To evaluate the prediction performance of these three modeling approaches, the observation–prediction pairs of hourly runoff discharge during the calibration (training) and validation phases are presented using scatter plots in Figs. 12 and 13, respectively. The HEC-HMS model did not yield a good prediction of the runoff discharge at the outlet of the watershed (Figs. 12a, 13a). The 1-h-ahead runoff discharge predictions yielded by the HEC-HMS–GANN model (Figs. 12b, 13b) and HEC-HMS–ANFIS model (Figs. 12c, 13c) are superior to that obtained with the HEC-HMS model. Figures 14 and 15 further compare the scatter plots for the n-h-ahead forecasting results from the HEC-HMS–GANN and HEC-HMS–ANFIS models, respectively. The two hybrid models both exhibit accumulated errors as the lead time increases (see the statistical parameters RMSE and R in Table 2). Notice that the detailed comparison raises an interesting point for a deeper discussion. While these two models are well trained, the results for ANFIS are overall better than GANN. However, the fuzzy logic approach (ANFIS) and genetic algorithm (GANN) show quite different generalization capability in the validation phase. The HEC-HMS–ANFIS model tends to overpredict the peak flow and to underpredict the falling limb of the hydrograph (see Figs. 11d, 15c). By contrast, the HEC-HMS–GANN model can capture the peak flow with a similar underestimation of the recession (see Figs. 9d, 14c). For the EQp value that physically explains the error of peak flow, therefore, the performance of the HEC-HMS–GANN model is better than that of the HEC-HMS–ANFIS model.

Fig. 12
figure 12

Scatter plots of predicted and measured runoff discharges for the model calibration/training. a HEC-HMS model, b HEC-HMS–GANN model, and c HEC-HMS–ANFIS model

Fig. 13
figure 13

Scatter plots of predicted and measured runoff discharges for the model validation. a HEC-HMS model, b HEC-HMS–GANN model, and c HEC-HMS–ANFIS model

Fig. 14
figure 14

Scatter plots of predicted and measured runoff discharges for the validation of HEC-HMS–GANN model. a 2-h-, b 4-h-, and c 6-h-ahead predictions

Fig. 15
figure 15

Scatter plots of predicted and measured runoff discharges for the validation of HEC-HMS–ANFIS model. a 2-h-, b 4-h-, and c 6-h-ahead predictions

5 Conclusions

Three modeling approaches (i.e., the HEC-HMS model, the HEC-HMS–GANN hybrid model, and the HEC-HMS–ANFIS hybrid model) were used to predict runoff discharges in the Laonong Creek basin in southern Taiwan. Four heavy rainfall events were used for model calibration (training), and three typhoon events were used for model validation. The relative performance of these models was comprehensively evaluated using various statistical indices (i.e., MAE, RMSE, R, ETp, EQp, and CE).
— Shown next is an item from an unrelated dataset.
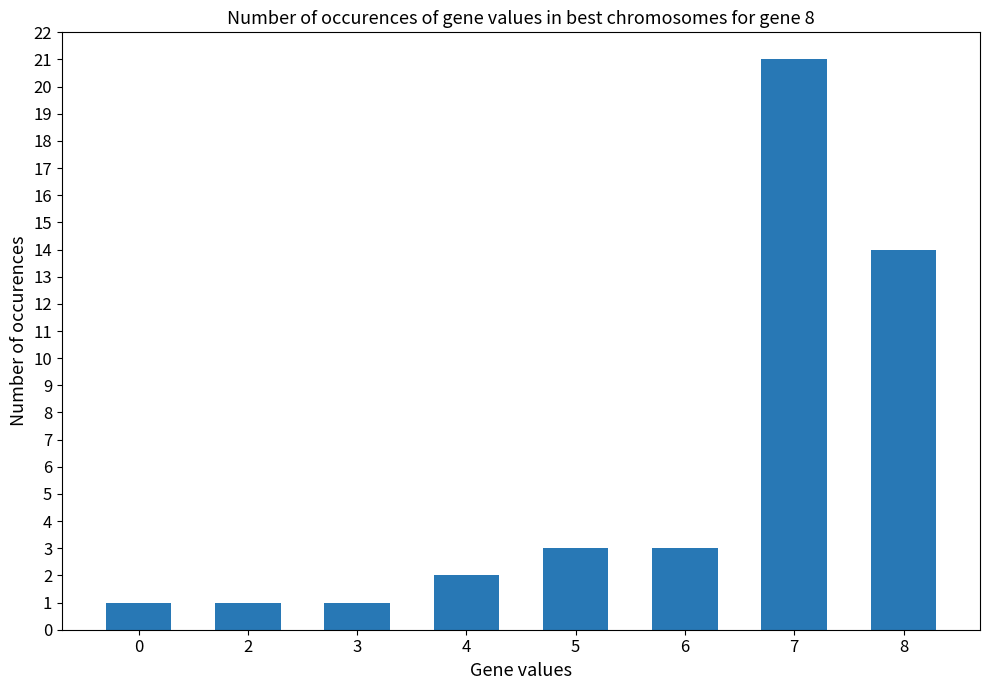

How many values are below 3?

4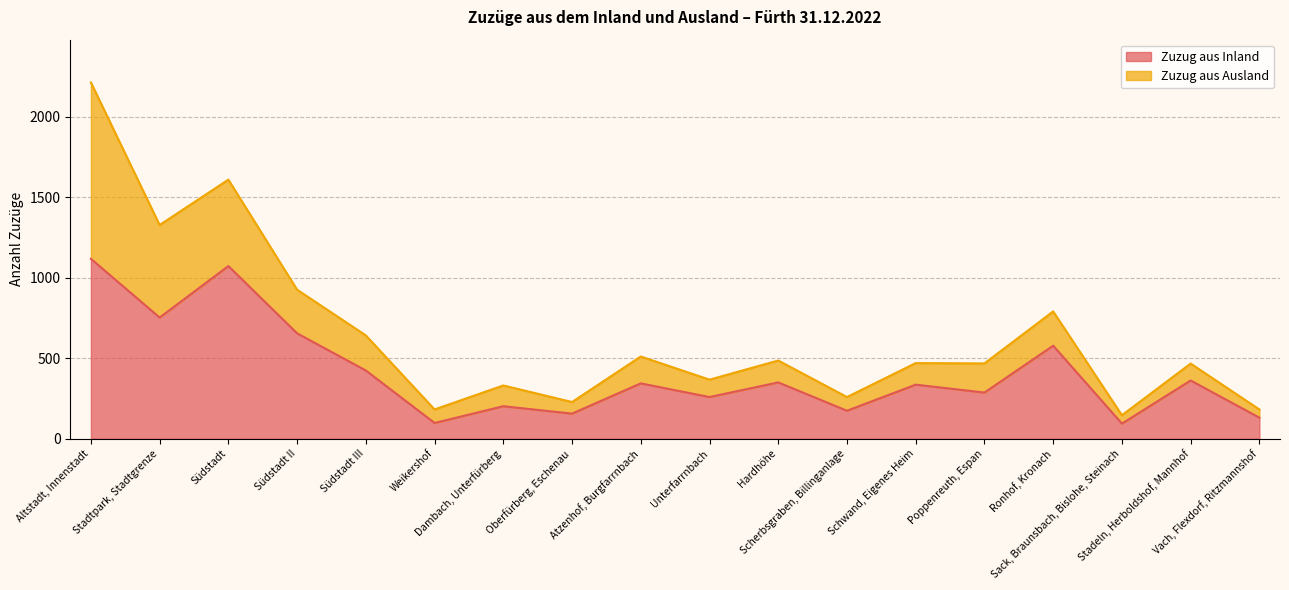

What is the label of the 12th point from the right?

Dambach, Unterfürberg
The calibrated and validated results indicated that the HEC-HMS model cannot satisfactorily predict runoff discharges during typhoon events. Two novel alternative approaches combining the physically based model (i.e., HEC-HMS) and the black-box models (i.e., GANN and ANFIS) were proposed to predict the runoff discharge with improved accuracy. The results indicated that the 1-h-ahead prediction obtained by the HEC-HMS–GANN and HEC-HMS–ANFIS hybrid models was better than that from HEC-HMS model. It demonstrates that the combination of physically based and black-box models can yield the excellent prediction results of runoff discharge during the typhoon events. When the forecasting lead time increases, the performance of the HEC-HMS–GANN and HEC-HMS–ANFIS models gets worse. We also found that the HEC-HMS–GANN and HEC-HMS–ANFIS models show quite similar performance in n-h-ahead predictions of runoff discharge according to statistical indices RMSE and R values. In terms of the EQp value, the performance of the HEC-HMS–GANN model is generally better than that of the HEC-HMS–ANFIS model.